Despite the International Money Fund predicting sub-Saharan Africa will post a 3% GDP growth rate this year, down from the 5–7% range previously recorded, the continent still possesses attractive opportunities for the global market. Many multinationals and local South African businesses are planning for and investing in providing goods and services to the 900 million new urban dwellers expected in Africa over the next 35 years Africa.
However, according to Leon Ayo, CEO of executive search firm Odgers Berndtson Sub-Saharan Africa, in order for leaders to create sustainable businesses and support new ventures, development of local talent and skills are critical.
“Businesses, whether locally or internationally based, will not only require a high quality talent pool but also need to understand the investment required into developing this talent pool,” says Ayo. “Education plays a critical role in delivering on talent development which calls on institutions of higher learning and government to also consider this implication.”
South African education entrepreneur Fred Swaniker commented during the WEF Africa meeting earlier this year that Africa would need to build 135 universities the size of Harvard every year for 15 years to provide the level of tertiary education available in India. “Realistically, this is not going to happen and while there will always be room for bricks and mortar institutions, this cannot be the only solution,” says Ayo.
MOOCs (mass open online courses) are potentially one solution.
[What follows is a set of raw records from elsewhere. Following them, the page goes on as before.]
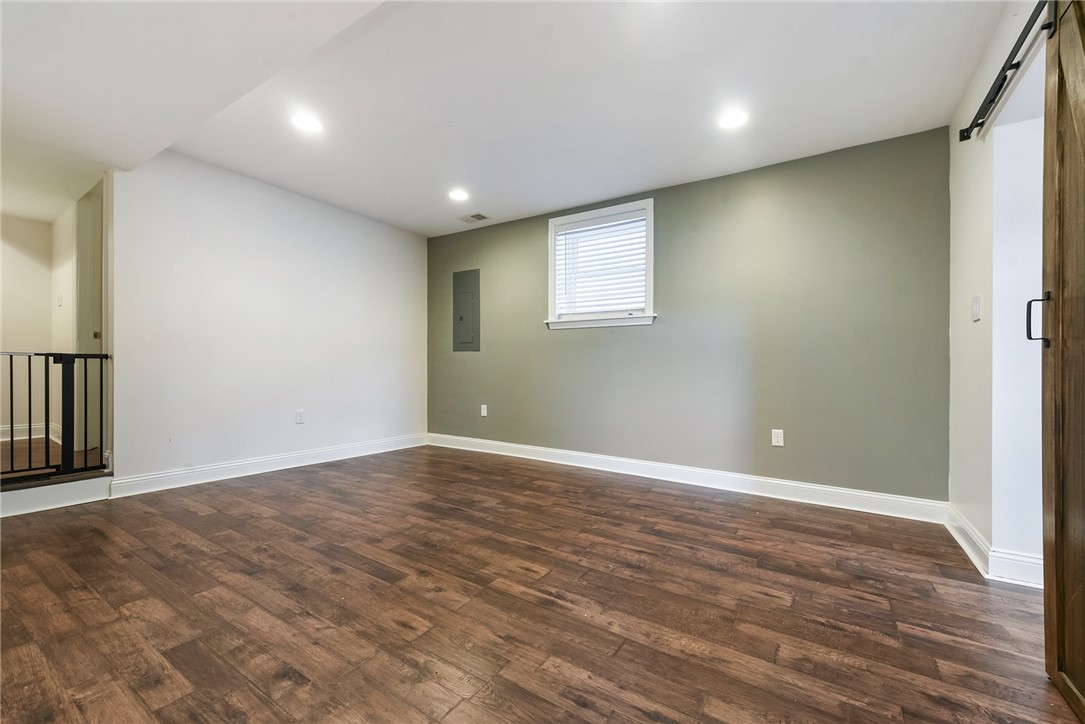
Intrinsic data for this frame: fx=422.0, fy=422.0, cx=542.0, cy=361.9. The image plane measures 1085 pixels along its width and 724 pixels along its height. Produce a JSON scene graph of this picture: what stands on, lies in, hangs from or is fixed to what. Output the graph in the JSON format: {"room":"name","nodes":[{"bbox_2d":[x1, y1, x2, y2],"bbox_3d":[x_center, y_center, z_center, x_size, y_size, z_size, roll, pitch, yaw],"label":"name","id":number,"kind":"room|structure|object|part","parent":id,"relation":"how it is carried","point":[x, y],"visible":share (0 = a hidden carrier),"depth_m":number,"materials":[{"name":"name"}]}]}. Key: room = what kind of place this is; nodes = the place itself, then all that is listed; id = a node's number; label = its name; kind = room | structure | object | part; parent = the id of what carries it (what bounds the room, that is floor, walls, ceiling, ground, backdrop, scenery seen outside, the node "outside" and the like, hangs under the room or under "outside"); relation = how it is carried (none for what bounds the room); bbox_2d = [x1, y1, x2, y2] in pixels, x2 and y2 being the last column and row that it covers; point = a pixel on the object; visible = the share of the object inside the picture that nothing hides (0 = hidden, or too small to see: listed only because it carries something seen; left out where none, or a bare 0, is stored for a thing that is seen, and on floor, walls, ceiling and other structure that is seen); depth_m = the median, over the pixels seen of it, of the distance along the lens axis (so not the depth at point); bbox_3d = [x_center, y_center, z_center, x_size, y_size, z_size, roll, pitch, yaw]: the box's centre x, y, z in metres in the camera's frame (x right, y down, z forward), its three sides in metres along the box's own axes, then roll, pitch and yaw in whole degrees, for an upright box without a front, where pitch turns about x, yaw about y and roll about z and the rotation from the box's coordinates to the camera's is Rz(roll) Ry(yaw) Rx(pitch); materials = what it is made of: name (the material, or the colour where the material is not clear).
{"room":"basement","nodes":[
{"label":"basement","id":0,"kind":"room"},
{"bbox_2d":[0,215,53,438],"bbox_3d":[-5.229,-0.414,3.279,0.127,2.373,2.080,0,0,33],"label":"hallway wall","id":1,"kind":"structure","parent":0,"point":[18,254],"depth_m":3.87,"materials":[{"name":"paint"}]},
{"bbox_2d":[1,422,59,441],"bbox_3d":[-5.006,0.654,3.547,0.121,0.130,1.344,0,0,33],"label":"baseboard","id":2,"kind":"structure","parent":1,"relation":"attached to","point":[20,437],"depth_m":3.90,"materials":[{"name":"white paint"}]},
{"bbox_2d":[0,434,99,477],"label":"hallway floor","id":3,"kind":"structure","parent":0,"point":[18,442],"depth_m":3.07,"materials":[{"name":"brown wood"}]},
{"bbox_2d":[0,350,109,482],"bbox_3d":[-3.398,0.324,2.425,0.077,0.874,1.326,0,0,33],"label":"metal railing","id":4,"kind":"object","parent":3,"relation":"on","point":[85,364],"visible":0.97,"depth_m":2.77,"materials":[{"name":"black metal"}]},
{"bbox_2d":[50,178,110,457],"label":"hallway side wall","id":5,"kind":"structure","parent":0,"point":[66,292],"depth_m":3.64,"materials":[{"name":"paint"}]},
{"bbox_2d":[56,292,62,305],"bbox_3d":[-4.361,-0.565,3.816,0.072,0.117,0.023,0,0,33],"label":"light switch","id":6,"kind":"object","parent":5,"relation":"attached to","point":[60,302],"visible":0.99,"depth_m":3.80,"materials":[{"name":"white plastic"}]},
{"bbox_2d":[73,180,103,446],"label":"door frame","id":7,"kind":"structure","parent":5,"relation":"in","point":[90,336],"depth_m":3.42,"materials":[{"name":"paint"}]},
{"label":"door knob","id":8,"kind":"part","parent":7,"relation":"part of","materials":[{"name":"gold metal"}]},
{"bbox_2d":[113,150,426,486],"bbox_3d":[-2.170,-0.295,4.008,0.127,2.491,2.822,0,0,33],"label":"left wall","id":9,"kind":"structure","parent":0,"point":[364,226],"depth_m":3.51,"materials":[{"name":"white paint"}]},
{"bbox_2d":[107,433,425,497],"bbox_3d":[-2.131,0.875,3.952,0.018,0.126,2.711,0,0,33],"label":"baseboard","id":10,"kind":"structure","parent":9,"relation":"attached to","point":[285,456],"depth_m":3.49,"materials":[{"name":"white paint"}]},
{"bbox_2d":[295,409,304,423],"bbox_3d":[-2.188,0.493,3.813,0.009,0.119,0.072,0,0,33],"label":"wall socket","id":11,"kind":"object","parent":9,"relation":"attached to","point":[300,416],"visible":0.98,"depth_m":3.81,"materials":[{"name":"white plastic"}]},
{"bbox_2d":[0,0,1009,236],"bbox_3d":[-0.698,-1.546,2.087,5.905,0.145,4.781,0,0,33],"label":"ceiling","id":12,"kind":"structure","parent":0,"point":[567,199],"depth_m":2.30,"materials":[{"name":"white paint"}]},
{"bbox_2d":[291,112,322,133],"bbox_3d":[-1.482,-1.502,2.656,0.189,0.008,0.187,0,0,33],"label":"recessed light","id":13,"kind":"object","parent":12,"relation":"in","point":[311,123],"visible":0.99,"depth_m":2.65,"materials":[{"name":"white"}]},
{"bbox_2d":[448,188,469,201],"bbox_3d":[-0.744,-1.484,3.749,0.189,0.010,0.189,0,0,33],"label":"recessed light","id":14,"kind":"object","parent":12,"relation":"in","point":[459,195],"visible":0.99,"depth_m":3.74,"materials":[{"name":"white"}]},
{"bbox_2d":[459,212,489,223],"bbox_3d":[-0.704,-1.477,4.335,0.282,0.011,0.191,0,0,33],"label":"ceiling vent","id":15,"kind":"object","parent":12,"relation":"in","point":[478,216],"visible":0.99,"depth_m":4.32,"materials":[{"name":"metal"}]},
{"bbox_2d":[717,109,748,129],"bbox_3d":[1.148,-1.466,2.552,0.189,0.008,0.188,0,0,33],"label":"recessed light","id":16,"kind":"object","parent":12,"relation":"in","point":[731,121],"visible":0.99,"depth_m":2.55,"materials":[{"name":"white"}]},
{"bbox_2d":[0,444,1081,723],"bbox_3d":[-0.538,0.999,1.825,5.599,0.102,4.966,0,0,33],"label":"floor","id":17,"kind":"structure","parent":0,"point":[621,653],"depth_m":1.63,"materials":[{"name":"brown wood"}]},
{"bbox_2d":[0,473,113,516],"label":"step","id":18,"kind":"structure","parent":17,"relation":"on","point":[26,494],"depth_m":2.68,"materials":[{"name":"white paint"}]},
{"bbox_2d":[429,126,949,506],"bbox_3d":[0.612,-0.254,3.896,4.747,2.471,0.155,0,0,33],"label":"green wall","id":19,"kind":"structure","parent":0,"point":[812,165],"depth_m":3.18,"materials":[{"name":"green paint"}]},
{"bbox_2d":[451,268,480,350],"bbox_3d":[-0.874,-0.581,4.726,0.402,0.908,0.030,0,0,33],"label":"electrical panel","id":20,"kind":"object","parent":19,"relation":"in","point":[474,281],"visible":0.99,"depth_m":4.72,"materials":[{"name":"grey metal"}]},
{"bbox_2d":[480,404,487,416],"bbox_3d":[-0.638,0.524,4.574,0.074,0.124,0.011,0,0,33],"label":"wall socket","id":21,"kind":"object","parent":19,"relation":"attached to","point":[483,406],"visible":0.99,"depth_m":4.57,"materials":[{"name":"white plastic"}]},
{"bbox_2d":[544,198,654,329],"bbox_3d":[0.536,-0.855,3.906,1.081,1.081,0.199,0,0,33],"label":"window","id":22,"kind":"structure","parent":19,"relation":"in","point":[550,273],"depth_m":3.88,"materials":[{"name":"white"}]},
{"bbox_2d":[554,211,646,314],"bbox_3d":[0.525,-0.857,3.868,0.884,0.851,0.048,0,0,33],"label":"window blind","id":23,"kind":"object","parent":22,"relation":"attached to","point":[563,233],"visible":0.81,"depth_m":3.85,"materials":[{"name":"white plastic"}]},
{"bbox_2d":[427,432,947,522],"bbox_3d":[0.586,0.914,3.795,4.442,0.125,0.017,0,0,33],"label":"baseboard","id":24,"kind":"structure","parent":19,"relation":"attached to","point":[805,486],"depth_m":3.24,"materials":[{"name":"white paint"}]},
{"bbox_2d":[771,429,784,446],"bbox_3d":[1.731,0.555,3.106,0.073,0.118,0.009,0,0,33],"label":"wall socket","id":25,"kind":"object","parent":19,"relation":"attached to","point":[780,444],"visible":0.99,"depth_m":3.10,"materials":[{"name":"white plastic"}]},
{"bbox_2d":[946,0,1048,581],"bbox_3d":[1.505,-0.268,0.931,0.145,2.501,4.114,0,0,33],"label":"right wall","id":26,"kind":"structure","parent":0,"point":[967,311],"depth_m":1.97,"materials":[{"name":"white paint"}]},
{"bbox_2d":[971,295,981,321],"bbox_3d":[2.238,-0.277,2.181,0.015,0.125,0.096,0,0,33],"label":"light switch","id":27,"kind":"object","parent":26,"relation":"attached to","point":[975,305],"visible":0.97,"depth_m":2.17,"materials":[{"name":"white plastic"}]},
{"bbox_2d":[944,505,1044,589],"bbox_3d":[2.217,0.920,2.093,0.131,0.121,1.239,0,0,33],"label":"baseboard","id":28,"kind":"structure","parent":26,"relation":"attached to","point":[965,547],"depth_m":1.95,"materials":[{"name":"white paint"}]},
{"bbox_2d":[958,0,1052,141],"bbox_3d":[1.556,-1.165,1.205,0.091,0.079,2.154,0,0,33],"label":"barn door rail","id":29,"kind":"object","parent":26,"relation":"attached to","point":[967,138],"visible":0.88,"depth_m":1.65,"materials":[{"name":"black metal"}]},
{"bbox_2d":[1040,0,1084,720],"bbox_3d":[1.376,-0.116,0.964,0.094,2.199,1.064,0,0,33],"label":"barn door","id":30,"kind":"structure","parent":29,"relation":"hanging from","point":[1060,309],"depth_m":1.25,"materials":[{"name":"brown wood"}]},
{"bbox_3d":[1.619,-0.134,1.382,0.057,0.171,0.037,0,0,33],"label":"door handle","id":31,"kind":"part","parent":30,"relation":"part of","materials":[{"name":"black metal"}]}
]}

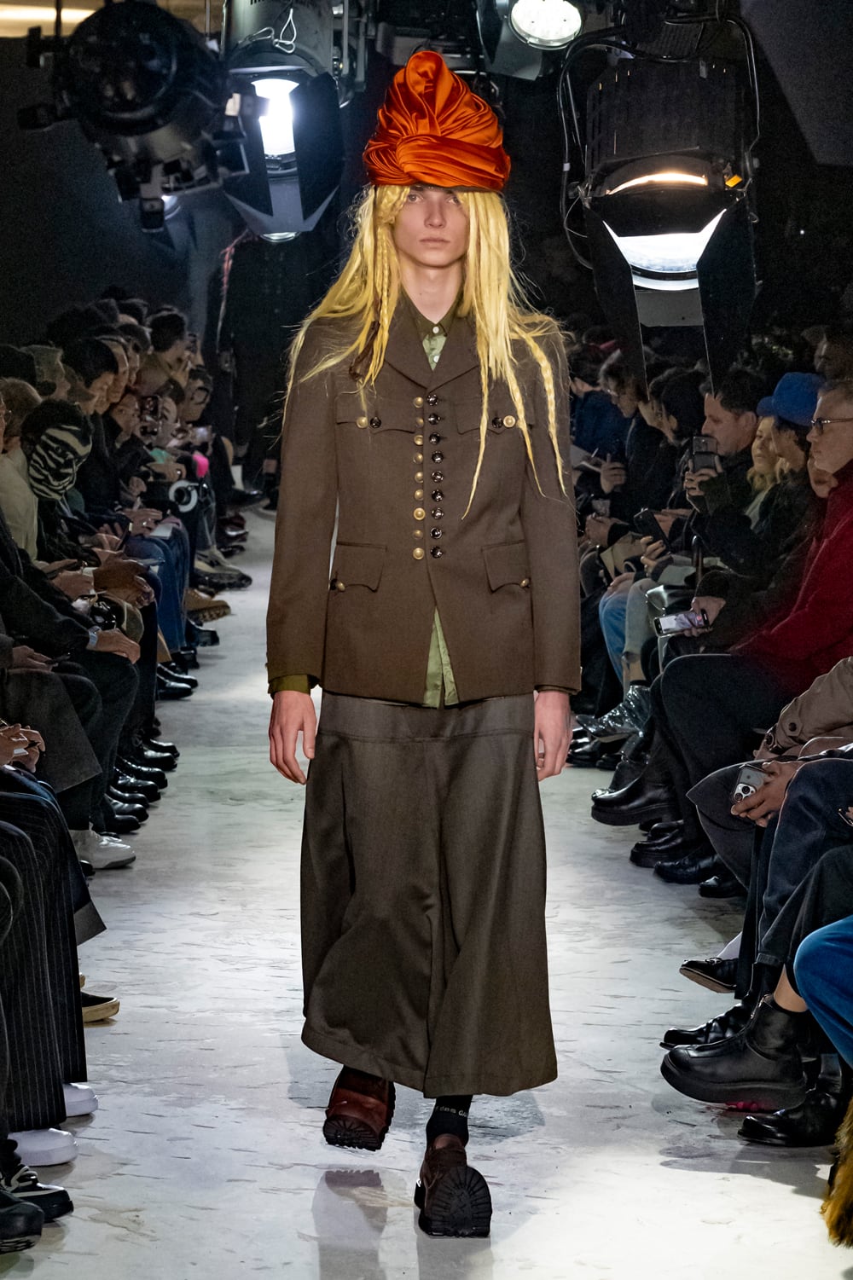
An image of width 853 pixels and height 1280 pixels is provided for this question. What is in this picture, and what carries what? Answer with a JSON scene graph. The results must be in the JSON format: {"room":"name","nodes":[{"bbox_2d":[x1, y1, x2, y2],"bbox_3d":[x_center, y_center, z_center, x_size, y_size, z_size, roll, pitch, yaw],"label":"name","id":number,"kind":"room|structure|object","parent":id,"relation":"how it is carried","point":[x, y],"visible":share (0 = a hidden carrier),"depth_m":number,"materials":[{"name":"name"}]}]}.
{"room":"event hall","nodes":[
{"label":"event hall","id":0,"kind":"room"},
{"bbox_2d":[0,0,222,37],"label":"ceiling","id":1,"kind":"structure","parent":0,"point":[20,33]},
{"bbox_2d":[24,0,243,229],"bbox_3d":[-0.728,-1.375,8.875,0.537,0.662,0.827,0,6,-1],"label":"stage light","id":2,"kind":"object","parent":1,"relation":"hanging from","point":[160,126],"visible":0.95,"depth_m":8.71,"materials":[{"name":"black metal"}]},
{"bbox_2d":[219,0,347,241],"bbox_3d":[-0.394,-1.488,9.510,0.359,0.840,0.710,0,6,-1],"label":"stage light","id":3,"kind":"object","parent":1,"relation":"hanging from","point":[324,199],"visible":0.94,"depth_m":9.36,"materials":[{"name":"black metal"}]},
{"bbox_2d":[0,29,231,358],"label":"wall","id":4,"kind":"structure","parent":0,"point":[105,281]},
{"bbox_2d":[0,499,851,1279],"bbox_3d":[0.010,0.586,7.675,3.658,0.151,13.923,0,6,-1],"label":"floor","id":5,"kind":"structure","parent":0,"point":[105,1225],"depth_m":5.79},
{"bbox_2d":[0,377,39,556],"bbox_3d":[-1.134,-0.162,8.708,0.487,0.871,0.498,0,6,-1],"label":"person","id":6,"kind":"object","parent":5,"relation":"on","point":[15,500],"visible":0.44,"depth_m":8.68},
{"bbox_2d":[0,1188,43,1253],"bbox_3d":[-0.659,0.736,4.629,0.265,0.168,0.123,0,6,-1],"label":"shoe","id":7,"kind":"object","parent":5,"relation":"on","point":[31,1223],"visible":0.99,"depth_m":4.62,"materials":[{"name":"black leather"}]},
{"bbox_2d":[0,1146,73,1221],"bbox_3d":[-0.623,0.750,4.827,0.244,0.104,0.116,0,6,-1],"label":"shoe","id":8,"kind":"object","parent":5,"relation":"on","point":[63,1193],"visible":0.87,"depth_m":4.81,"materials":[{"name":"black leather"}]},
{"bbox_2d":[0,721,97,1170],"bbox_3d":[-0.843,0.106,5.235,0.761,1.308,0.684,0,6,-1],"label":"person","id":9,"kind":"object","parent":5,"relation":"on","point":[31,890],"visible":0.8,"depth_m":5.22},
{"bbox_2d":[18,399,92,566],"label":"person","id":10,"kind":"object","parent":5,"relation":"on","point":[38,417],"visible":0.4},
{"bbox_2d":[26,412,92,499],"bbox_3d":[-0.981,-0.490,9.369,0.231,0.225,0.220,0,6,-1],"label":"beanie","id":11,"kind":"object","parent":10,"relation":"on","point":[71,457],"visible":0.92,"depth_m":9.30,"materials":[{"name":"fabric"}]},
{"bbox_2d":[0,388,142,850],"bbox_3d":[-0.936,-0.044,7.644,0.678,1.135,0.578,0,6,-1],"label":"person","id":12,"kind":"object","parent":5,"relation":"on","point":[31,610],"visible":0.45,"depth_m":7.62},
{"bbox_2d":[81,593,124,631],"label":"camera","id":13,"kind":"object","parent":12,"relation":"in","point":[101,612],"visible":0.39,"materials":[{"name":"black"}]},
{"bbox_2d":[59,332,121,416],"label":"person","id":14,"kind":"object","parent":5,"relation":"on","point":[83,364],"visible":0.35,"depth_m":11.57},
{"bbox_2d":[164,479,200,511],"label":"camera","id":15,"kind":"object","parent":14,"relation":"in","point":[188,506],"visible":0.72,"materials":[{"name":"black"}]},
{"bbox_2d":[80,988,119,1023],"bbox_3d":[-0.679,0.643,6.237,0.252,0.093,0.144,0,6,-1],"label":"shoe","id":16,"kind":"object","parent":5,"relation":"on","point":[115,1005],"visible":0.22,"depth_m":6.21,"materials":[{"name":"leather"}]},
{"bbox_2d":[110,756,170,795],"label":"shoe","id":17,"kind":"object","parent":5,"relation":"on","point":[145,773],"visible":0.39,"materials":[{"name":"black leather"}]},
{"bbox_2d":[115,741,178,781],"bbox_3d":[-0.845,0.312,9.663,0.317,0.152,0.187,0,6,-1],"label":"shoe","id":18,"kind":"object","parent":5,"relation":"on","point":[170,765],"visible":0.48,"depth_m":9.62,"materials":[{"name":"black leather"}]},
{"bbox_2d":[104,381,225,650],"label":"person","id":19,"kind":"object","parent":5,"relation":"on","point":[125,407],"visible":0.29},
{"bbox_2d":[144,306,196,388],"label":"person","id":20,"kind":"object","parent":5,"relation":"on","point":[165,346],"visible":0.43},
{"bbox_2d":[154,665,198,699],"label":"shoe","id":21,"kind":"object","parent":5,"relation":"on","point":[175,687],"visible":0.43,"depth_m":11.82,"materials":[{"name":"black leather"}]},
{"bbox_2d":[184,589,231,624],"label":"shoe","id":22,"kind":"object","parent":5,"relation":"on","point":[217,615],"visible":0.49,"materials":[{"name":"leather"}]},
{"bbox_2d":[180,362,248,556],"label":"person","id":23,"kind":"object","parent":5,"relation":"on","point":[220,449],"visible":0.37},
{"bbox_2d":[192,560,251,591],"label":"shoe","id":24,"kind":"object","parent":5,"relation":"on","point":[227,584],"visible":0.62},
{"bbox_2d":[265,46,581,1246],"bbox_3d":[0.005,0.017,5.069,0.492,1.562,0.603,0,6,-1],"label":"woman","id":25,"kind":"object","parent":5,"relation":"on","point":[419,314],"visible":0.97,"depth_m":4.97},
{"bbox_2d":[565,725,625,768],"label":"shoe","id":26,"kind":"object","parent":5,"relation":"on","point":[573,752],"visible":0.4,"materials":[{"name":"black leather"}]},
{"bbox_2d":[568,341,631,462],"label":"person","id":27,"kind":"object","parent":5,"relation":"on","point":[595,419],"visible":0.4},
{"bbox_2d":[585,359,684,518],"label":"person","id":28,"kind":"object","parent":5,"relation":"on","point":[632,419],"visible":0.36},
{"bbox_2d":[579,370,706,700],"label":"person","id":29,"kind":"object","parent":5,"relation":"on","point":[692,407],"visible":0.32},
{"bbox_2d":[631,822,717,873],"bbox_3d":[0.652,0.473,8.131,0.319,0.172,0.187,0,6,-1],"label":"black shoe","id":30,"kind":"object","parent":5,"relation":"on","point":[640,860],"visible":0.49,"depth_m":8.08,"materials":[{"name":"black leather"}]},
{"bbox_2d":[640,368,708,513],"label":"person","id":31,"kind":"object","parent":5,"relation":"on","point":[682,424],"visible":0.34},
{"bbox_2d":[648,845,728,885],"bbox_3d":[0.651,0.502,7.876,0.297,0.143,0.179,0,6,-1],"label":"black shoe","id":32,"kind":"object","parent":5,"relation":"on","point":[660,867],"visible":0.46,"depth_m":7.83,"materials":[{"name":"black leather"}]},
{"bbox_2d":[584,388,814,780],"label":"person","id":33,"kind":"object","parent":5,"relation":"on","point":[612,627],"visible":0.33,"depth_m":7.38},
{"bbox_2d":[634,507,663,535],"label":"smartphone","id":34,"kind":"object","parent":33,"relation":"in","point":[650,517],"visible":0.64,"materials":[{"name":"black"}]},
{"bbox_2d":[656,609,706,634],"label":"smartphone","id":35,"kind":"object","parent":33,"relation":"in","point":[669,622],"visible":0.76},
{"bbox_2d":[689,434,718,473],"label":"smartphone","id":36,"kind":"object","parent":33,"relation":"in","point":[702,452],"visible":0.64,"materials":[{"name":"black"}]},
{"bbox_2d":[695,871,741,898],"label":"black shoe","id":37,"kind":"object","parent":5,"relation":"on","point":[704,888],"visible":0.3,"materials":[{"name":"black leather"}]},
{"bbox_2d":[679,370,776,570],"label":"man","id":38,"kind":"object","parent":5,"relation":"on","point":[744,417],"visible":0.44,"depth_m":9.82},
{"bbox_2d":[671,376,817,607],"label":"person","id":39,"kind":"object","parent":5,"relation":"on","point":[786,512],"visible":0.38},
{"bbox_2d":[646,377,852,885],"bbox_3d":[0.830,0.027,7.452,0.649,1.128,0.554,0,6,-1],"label":"man","id":40,"kind":"object","parent":5,"relation":"on","point":[836,447],"visible":0.71,"depth_m":7.38},
{"bbox_2d":[666,743,852,1117],"bbox_3d":[0.796,0.104,5.561,0.810,1.303,0.725,0,6,-1],"label":"person","id":41,"kind":"object","parent":5,"relation":"on","point":[826,885],"visible":0.62,"depth_m":5.59},
{"bbox_2d":[731,763,767,805],"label":"smartphone","id":42,"kind":"object","parent":41,"relation":"in","point":[744,790],"visible":0.47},
{"bbox_2d":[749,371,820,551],"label":"woman","id":43,"kind":"object","parent":5,"relation":"on","point":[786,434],"visible":0.39,"depth_m":9.46},
{"bbox_2d":[737,1065,847,1147],"bbox_3d":[0.611,0.705,5.353,0.261,0.127,0.136,0,6,-1],"label":"black shoe","id":44,"kind":"object","parent":5,"relation":"on","point":[754,1136],"visible":0.73,"depth_m":5.32,"materials":[{"name":"black leather"}]},
{"bbox_2d":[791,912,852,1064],"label":"person","id":45,"kind":"object","parent":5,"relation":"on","point":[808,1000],"visible":0.97,"depth_m":4.96},
{"bbox_2d":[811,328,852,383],"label":"person","id":46,"kind":"object","parent":5,"relation":"on","point":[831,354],"visible":0.32,"depth_m":10.90},
{"bbox_2d":[822,1093,852,1245],"bbox_3d":[0.696,0.584,4.606,0.371,0.466,0.287,0,6,-1],"label":"fur coat","id":47,"kind":"object","parent":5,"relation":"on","point":[841,1211],"visible":0.99,"depth_m":4.62,"materials":[{"name":"brown fur"}]},
{"bbox_2d":[477,0,591,80],"bbox_3d":[0.277,-1.545,8.192,0.319,0.486,0.804,0,6,-1],"label":"stage light","id":48,"kind":"object","parent":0,"point":[520,16],"visible":0.97,"depth_m":8.17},
{"bbox_2d":[560,3,760,385],"bbox_3d":[0.491,-0.946,7.257,0.438,0.912,0.641,0,6,-1],"label":"stage light","id":49,"kind":"object","parent":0,"point":[697,223],"visible":0.96,"depth_m":7.11,"materials":[{"name":"black metal"}]},
{"bbox_2d":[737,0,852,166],"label":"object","id":50,"kind":"object","parent":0,"point":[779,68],"visible":0.93,"depth_m":6.74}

In June this year Wits University in Johannesburg South Africa announced that it will be offering MOOCs, short online courses, and ultimately entirely online degree programmes. Wits has become the first university in Africa to offer MOOCs on edX, an online learning platform established by Harvard University and the Massachusetts Institute of Technology in 2012.
“While greater access to education can provide qualifications which we expect to result in employment, whether this is through MOOCs, blended learning models or even traditional bricks and mortar universities, this is far from reality,” says Ayo. “There are two main issues to consider. The perception of the quality of the education and the expectation of what that qualification will deliver.”
According to Ayo, the perception around MOOC qualifications is that they may not be as highly valued as a tertiary qualification from a 150 year old higher learning institution. On the other hand, a traditional university degree or qualification may not also guarantee employment. Universities, business leaders and government need to reassess the education archetype and determine whether its application is still relevant in the continuing development and growth of the continent overall.
It is vital therefore that higher learning institutions produce graduates that are ready for the workplace, and ready to solve some of the continents (including social and economic) problems. Education needs to go beyond simply churning out qualified people and include:
– Students learning and practicing critical thinking
– Businesses needing to be honest about their needs, and they need to be in touch with higher learning institutions so that they can share this information
– Business/Government needs to have a better dialogue with institutions
– Interventions such as internship programmes and skills courses must be implemented
– Africa needs to realise that we are competing on a global stage
– Universities and tertiary institutions need to pay attention to global rankings so that they can aim and become globally competitive
“Africa needs to improve the quality of education, and the outputs. Other challenges such as infrastructure, a lack of internet that is fast and affordable, and energy supply issues can be resolved with the right collaborations. Africa needs an effective higher education system, the right talent and leaders with a clear vision to make this happen. The talent exists on the continent, it just needs to be educated and refined,” concludes Ayo.